Like most other school districts in the county, Berkshire Hills is seeing its enrollments shrink significantly. There are currently about 525 students at Monument in grades nine through 12. As recently as 1999, there were more than 700. A recent study by the Berkshire Regional Planning Commission put the enrollment of the entire Berkshire Hills district at 1,612 in 2000 and predicted it will fall to 1,219 in 2025.
Asked whether the trend could put the number of AP offerings at risk, Dillon was circumspect.
“It’s always a work in progress,” Dillon replied, adding that AP enrollment has actually grown over the past few years.
Indeed, to be included on the honor roll, Berkshire Hills had to increase the number of students participating in AP since 2015 while also increasing or maintaining the percentage of students earning AP Exam scores of 3 or higher.
The College Board also notes that helping more students learn at a higher level and earn higher AP scores is an objective of all members of the AP community, from AP teachers to district and school administrators to college professors.
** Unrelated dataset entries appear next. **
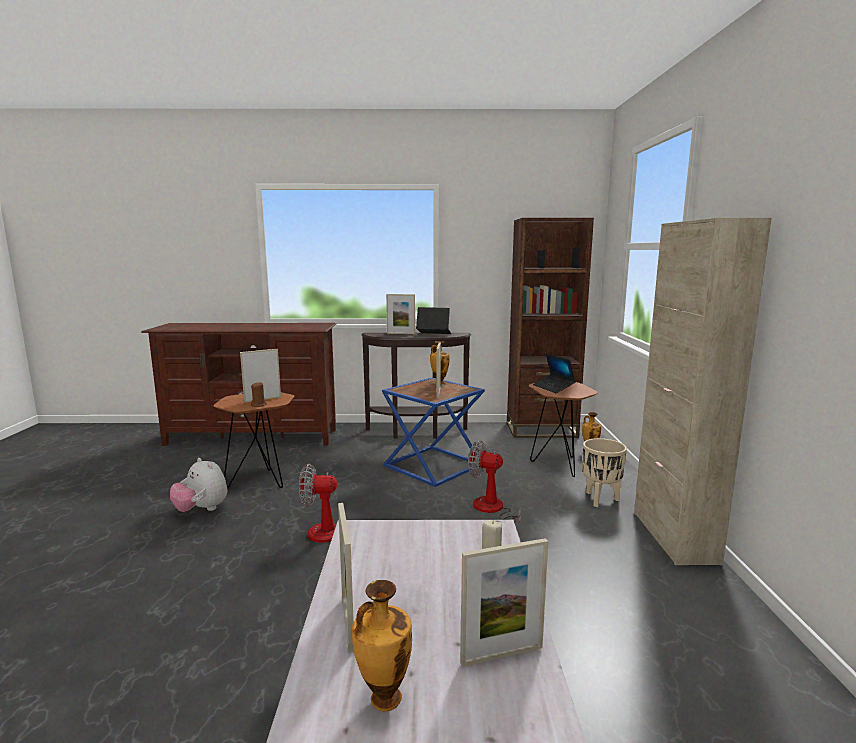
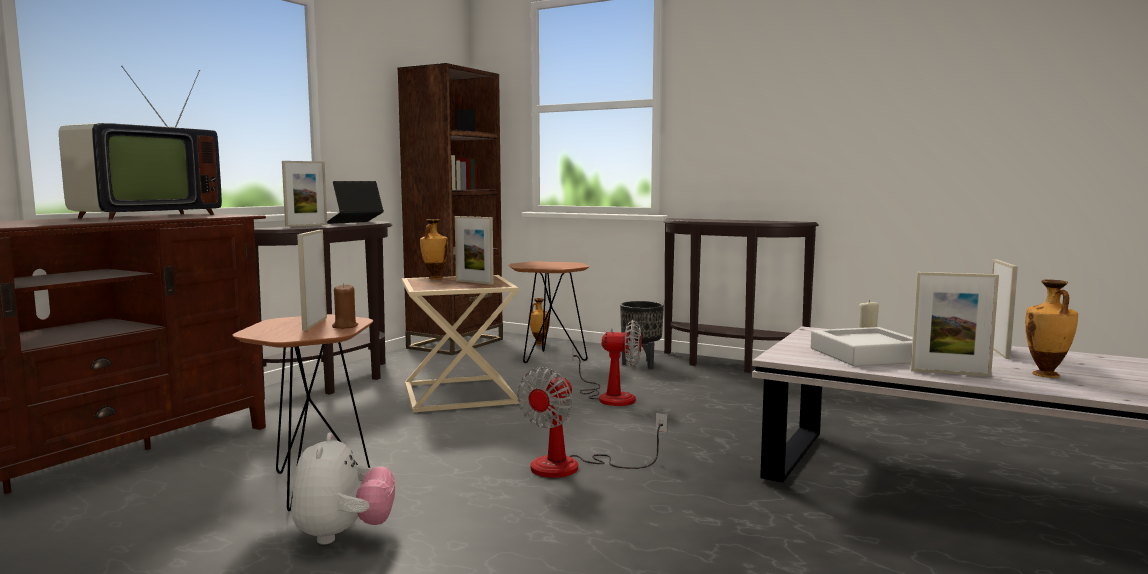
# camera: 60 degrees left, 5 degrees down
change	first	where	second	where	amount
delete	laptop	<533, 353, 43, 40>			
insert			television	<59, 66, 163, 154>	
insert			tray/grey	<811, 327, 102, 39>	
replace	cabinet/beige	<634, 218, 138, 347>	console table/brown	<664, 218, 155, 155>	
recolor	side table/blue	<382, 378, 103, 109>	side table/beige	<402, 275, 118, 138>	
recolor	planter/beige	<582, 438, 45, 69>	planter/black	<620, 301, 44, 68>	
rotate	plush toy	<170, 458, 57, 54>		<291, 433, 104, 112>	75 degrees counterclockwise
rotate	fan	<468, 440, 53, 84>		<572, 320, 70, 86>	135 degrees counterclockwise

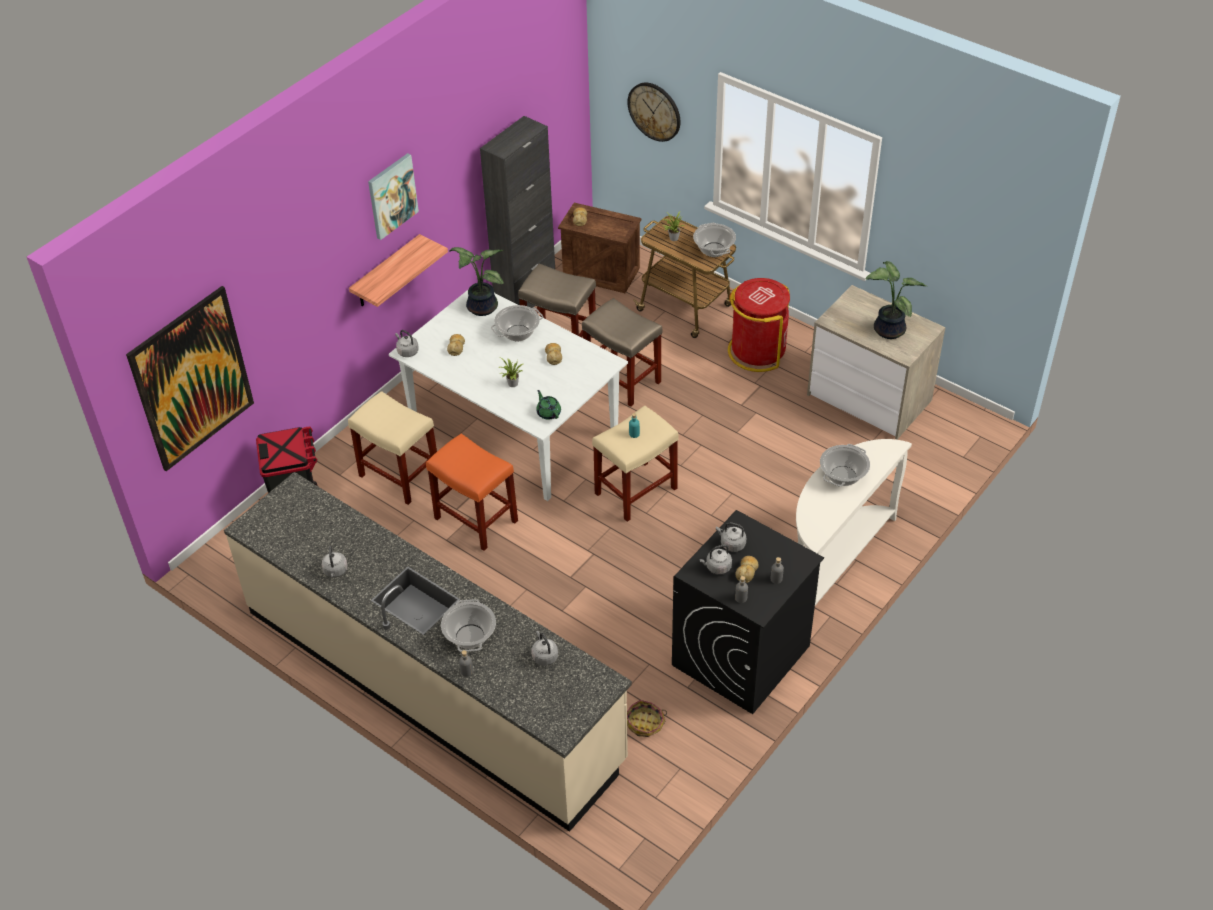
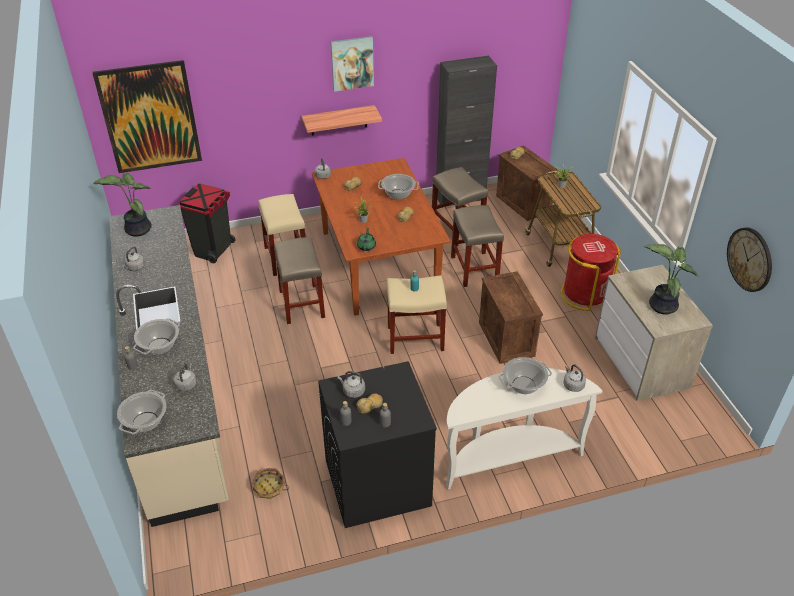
# camera: 35 degrees right, 5 degrees down
change	first	where	second	where	amount
insert			crate	<479, 271, 64, 93>	
move	potted plant	<450, 247, 54, 69>		<93, 173, 59, 64>	
move	wall clock	<627, 83, 54, 59>		<727, 227, 45, 65>	
move	cooking pot	<693, 223, 43, 34>		<117, 390, 50, 44>	
move	kettle/grey	<716, 522, 30, 30>		<563, 364, 23, 28>	
recolor	dining table/white	<389, 290, 239, 211>	dining table/brown	<312, 158, 139, 158>	
recolor	stool/orange	<426, 434, 92, 117>	stool/beige	<274, 237, 51, 87>	

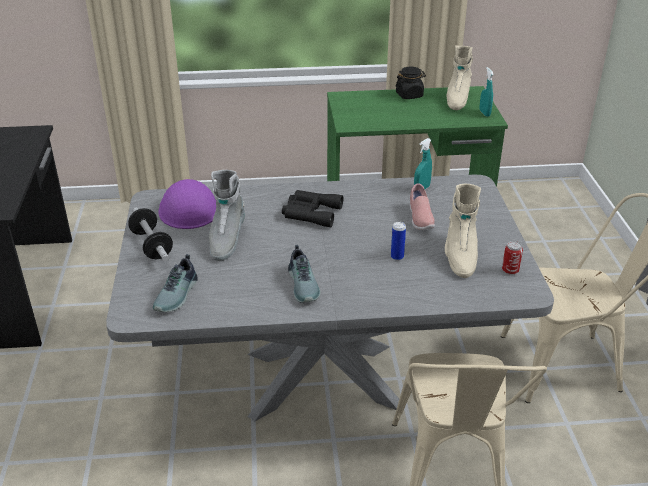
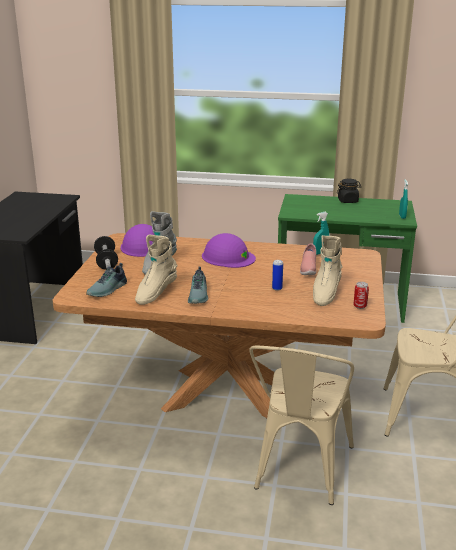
# camera: 15 degrees right, 10 degrees down
change	first	where	second	where	amount
move	boot/beige	<446, 45, 27, 65>		<135, 234, 42, 71>	
replace	binoculars/black	<282, 190, 61, 37>	hard hat/purple	<202, 233, 54, 35>	
recolor	dining table/grey	<106, 175, 448, 246>	dining table/brown	<52, 233, 334, 185>	

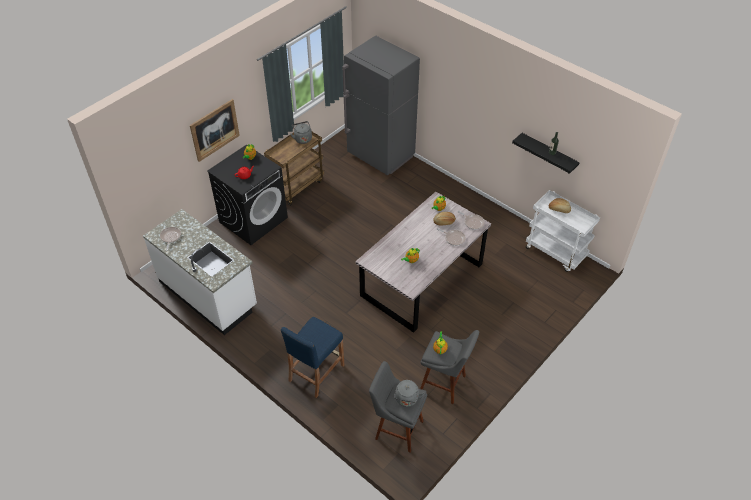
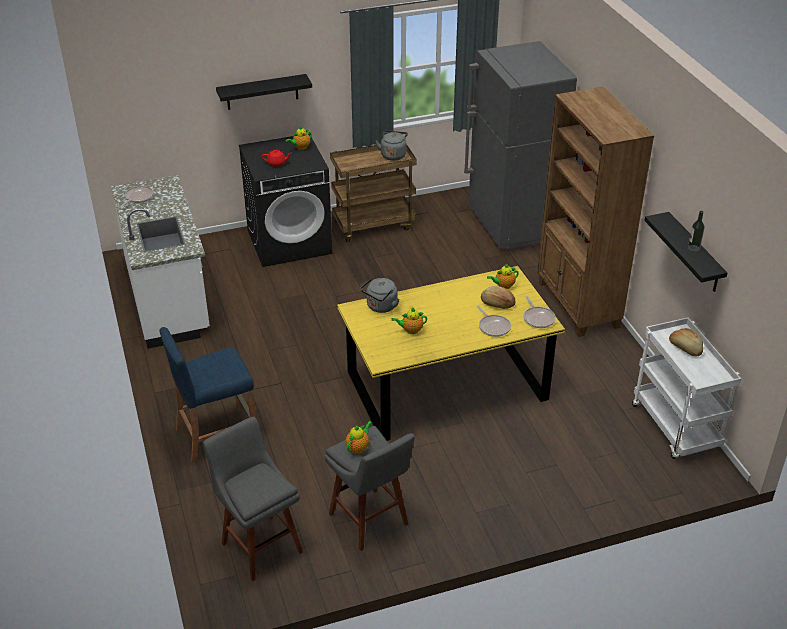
# camera: 30 degrees right, 10 degrees down
change	first	where	second	where	amount
insert			bookcase/brown	<537, 87, 117, 250>	
move	kettle/grey	<394, 380, 30, 27>		<360, 278, 39, 35>	
replace	picture	<190, 99, 50, 63>	shelf/black	<216, 74, 96, 36>	
recolor	dining table/grey	<355, 192, 136, 141>	dining table/yellow	<337, 266, 228, 175>	

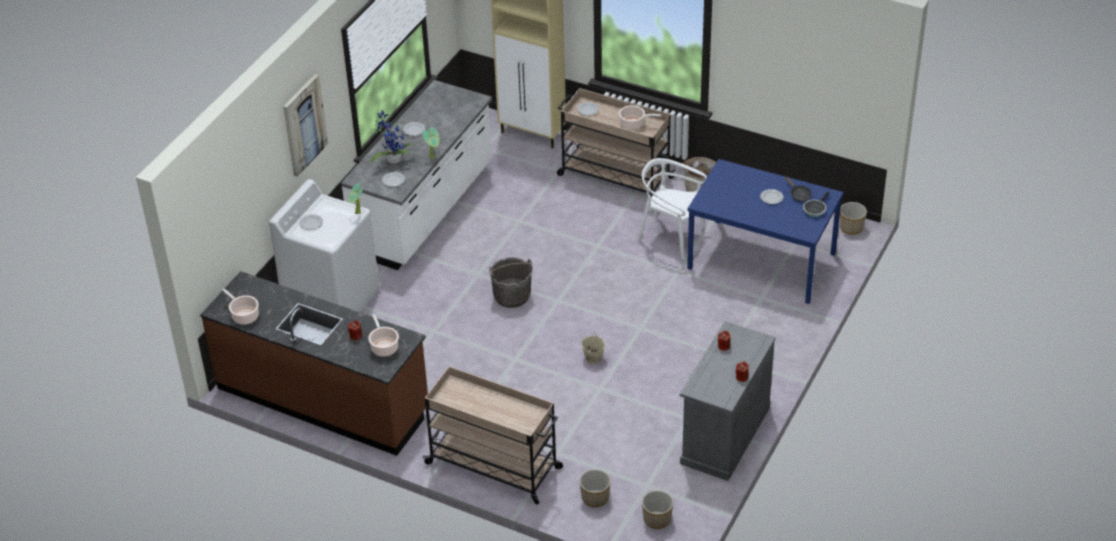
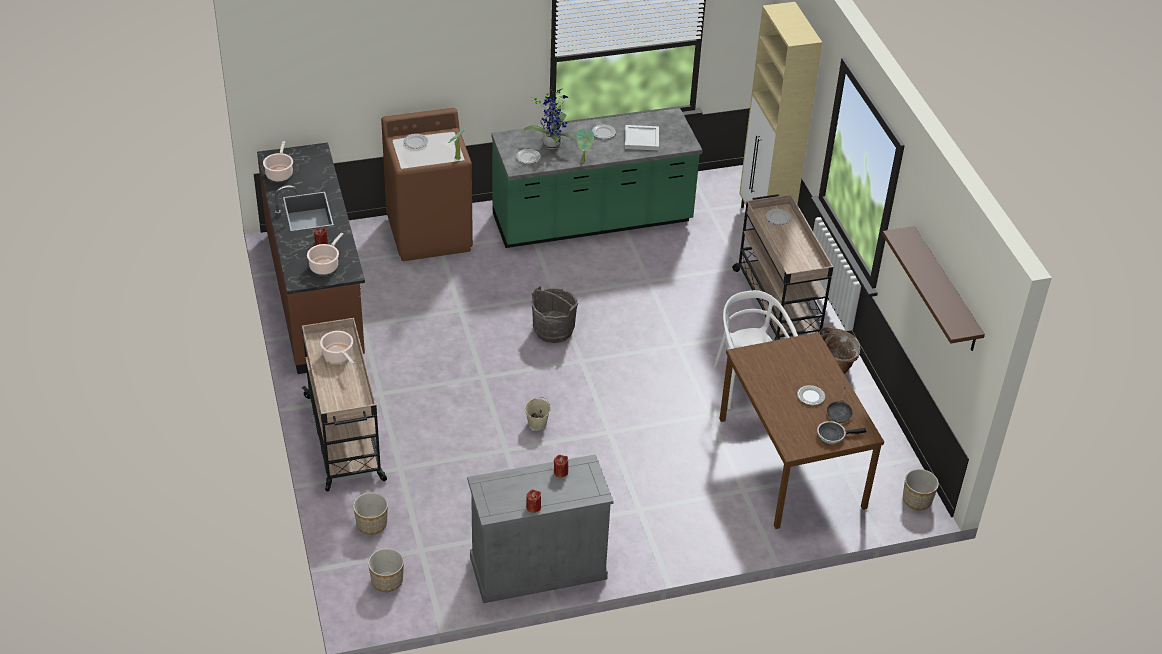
# camera: 45 degrees right, 0 degrees up
change	first	where	second	where	amount
delete	picture	<283, 74, 45, 103>			
insert			tray/white	<625, 125, 34, 25>	
insert			shelf/brown	<882, 226, 103, 125>	
move	cooking pot	<619, 105, 42, 25>		<320, 331, 34, 33>	
recolor	washing machine/white	<269, 179, 110, 133>	washing machine/brown	<381, 108, 92, 153>	
recolor	counter/white	<341, 80, 151, 190>	counter/green	<491, 108, 211, 140>	
recolor	dining table/blue	<687, 159, 156, 145>	dining table/brown	<720, 332, 164, 197>	

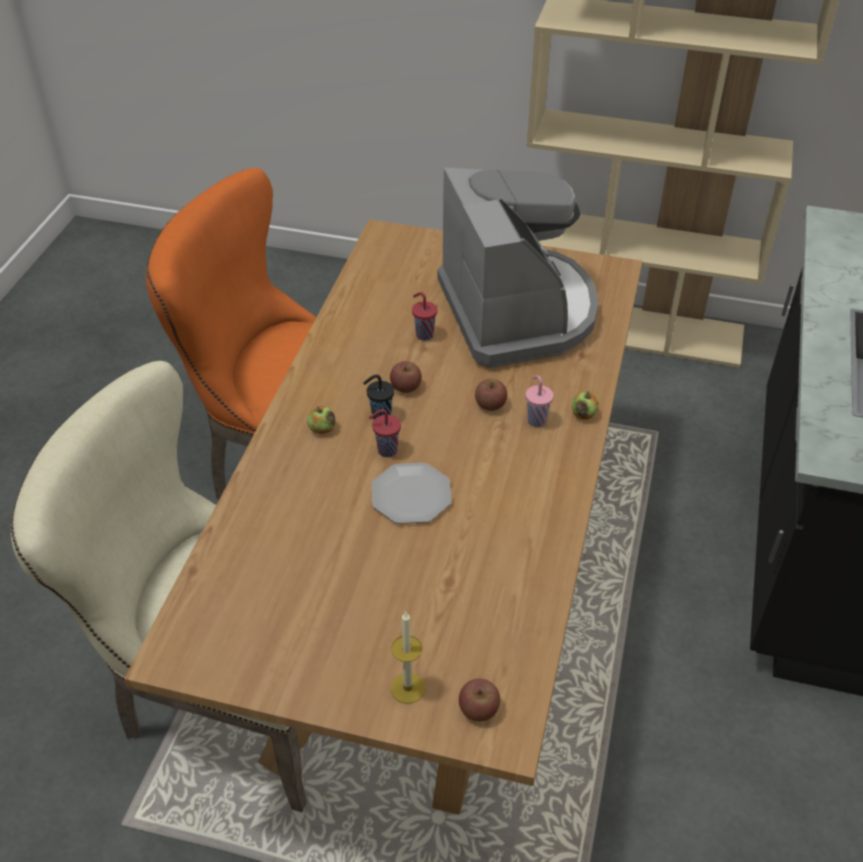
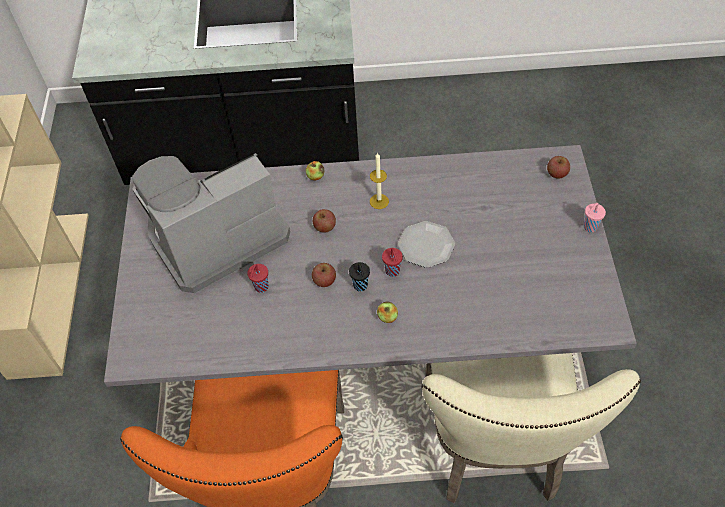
# camera: 105 degrees left, 10 degrees up
change	first	where	second	where	amount
move	candle	<391, 612, 34, 92>		<370, 153, 19, 56>	
move	cup/pink	<526, 375, 28, 52>		<584, 203, 22, 29>	
recolor	dining table/brown	<124, 219, 519, 596>	dining table/grey	<104, 145, 533, 242>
Many districts are experimenting with initiatives and strategies to see how they can expand access and improve student performance at the same time.
But Dillon was also quick to caution against over-reliance on testing.
“We’re not just graduating kids who are good at taking tests,” Dillon explained. “As important as AP is, an independent study or robust internship, and a portfolio to demonstrate learning and understanding, are also important.”
In 2017, more than 4,000 colleges and universities around the world received AP scores for college credit, advanced placement or both, and/or consideration in the admissions process. Inclusion in the AP District Honor Roll is based on a review of three years of AP data, from 2015 to 2017, looking across 38 AP Exams, including world language and culture, the College Board said.
In 2016, Massachusetts was ranked first in the nation in terms of the percentages of 12th-graders that scored a 3 or higher on an AP exam. Approximately 44.1 percent of Massachusetts’ class of 2016 took at least one AP exam while they were in high school, with 31 percent of the overall class scoring 3 or higher out of a possible 5 on an AP exam, according to the state Department of Elementary and Secondary Education.
“Congratulations to all the educators and administrators in [Berkshire Hills] who have worked to clear a path for more students of all backgrounds to participate and succeed in AP,” said Trevor Packer, head of AP and Instruction at the College Board. “These educators and administrators are fostering a culture in their schools and classrooms that allows students to face new challenges and build the confidence to succeed.”